世の中では、毎日のように“〇〇詐欺”のニュースが流れています。
たとえば、税務署の職員を名乗り、「医療費還付金の手続きをすれば、お金を受け取れます」
という電話をかけ、手続きの期限が迫っていると焦らせて、すぐに携帯電話を持って近くの
ATMに行くように指示します。
冷静になれば、噓だとわかるのですが、税務署という“権威”をちらつかせて、穏やかな口調で
話しかけられ、そこに、お金がもらえるという欲が重なって、つい信じてしまいます。
こうした判断においては、データや情報そのもの(コンテンツcontent)よりも、
関係性や心情・心理などの“文脈”(コンテクストcontext)の影響が大きくなります。
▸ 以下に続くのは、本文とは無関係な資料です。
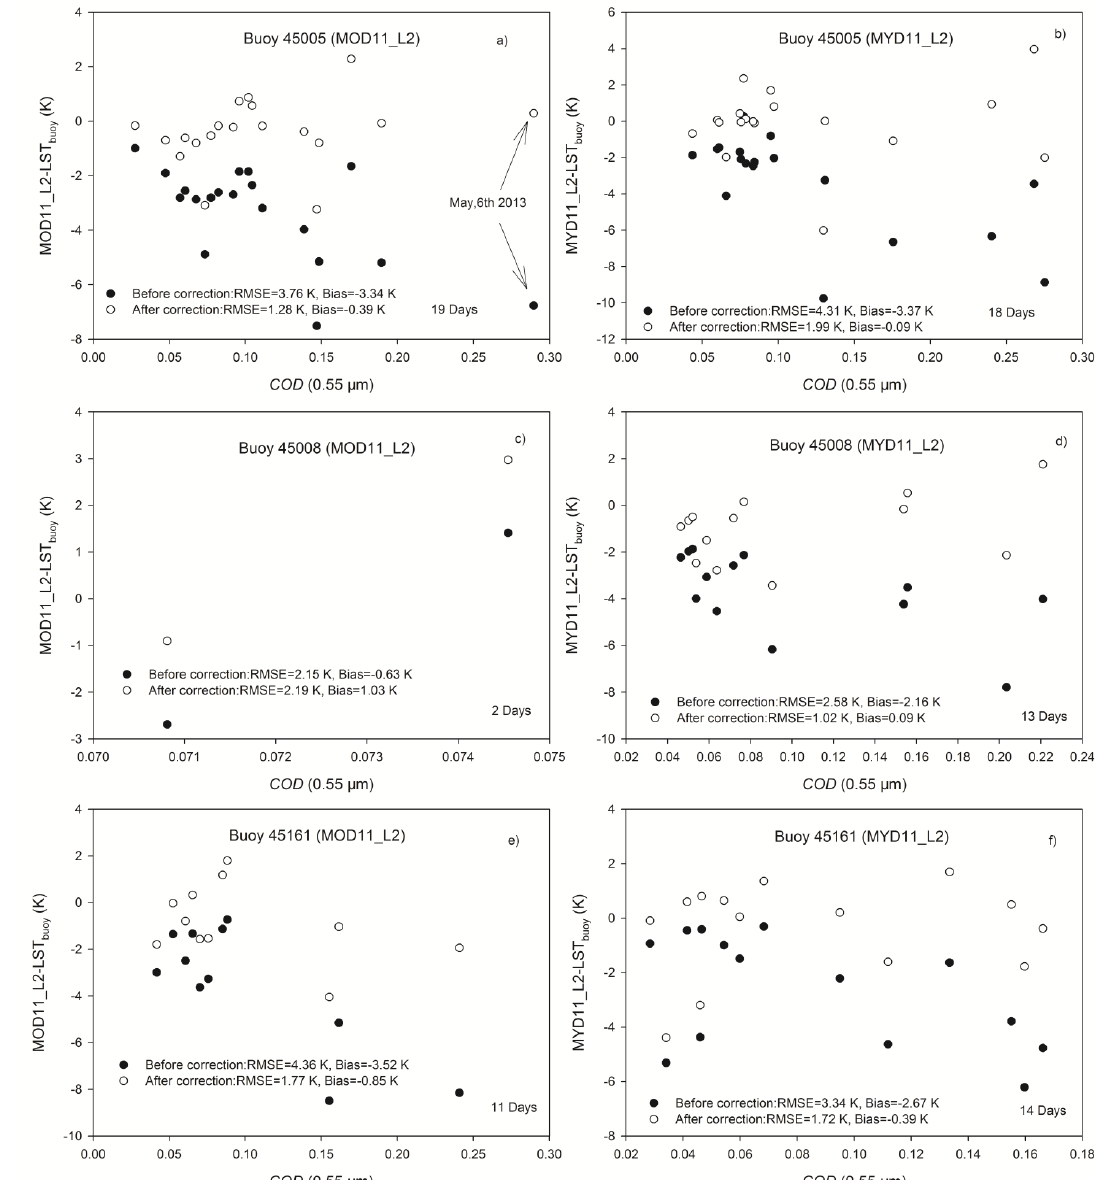
Figure 8. LST differences between LSTs extracted from MOD11_L2/MYD11_L2 and LST buoy (solid circles) and between the LST AC and LST buoy (hollow circles) versus COD (at 0.55 μm) for three different buoys from May to November 2013. ( a , b ) show the result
米国の文化人類学者エドワード・ホールは、著書「beyond culture」(1976年刊)において、
米国は典型的な低コンテクスト文化(Low-context culture)で、反対に、日本は高コンテクスト
文化(High-context culture)だと述べています。
高コンテクスト文化においては、相手との関係性や背景にある状況などを考慮して判断しがち
になります。
「あの人が言うなら、そうかな」、「みんなもやっているので、大丈夫だよ」、
「困っているので、力になりたい」 といったものです。
このような状態に陥らないためには、“論理的に疑う”ことが重要です。
そのための思考法が、クリティカルシンキングです。
論理性を確認するには、次の3点がポイントです。
①データは事実か
②データ(ことば)は一義的で、誤解なく解釈できるか
③データと主張(結論)をつなぐすじみちに矛盾はないか
先ほどの例では、
①ほんとうに税務署員なのか/自分に未受領の還付金があるのか
②相手の言う“還付金”とはどういうお金なのか/ “手続き”とはどういうものか
③なぜ還付金の受け取りをATMで行うのか/還付の申請は任意なのになぜ指示があるのか
といった疑問を持つことです。
ビジネスにおいても、相手の言うことを鵜吞みにせず、論理的に疑うことを心がけてください。
そのためには、“コンテクスト”としての権威、肩書、人柄、感情や心情などによるバイアスを外し、
“コンテンツ” の論理性を確認してください。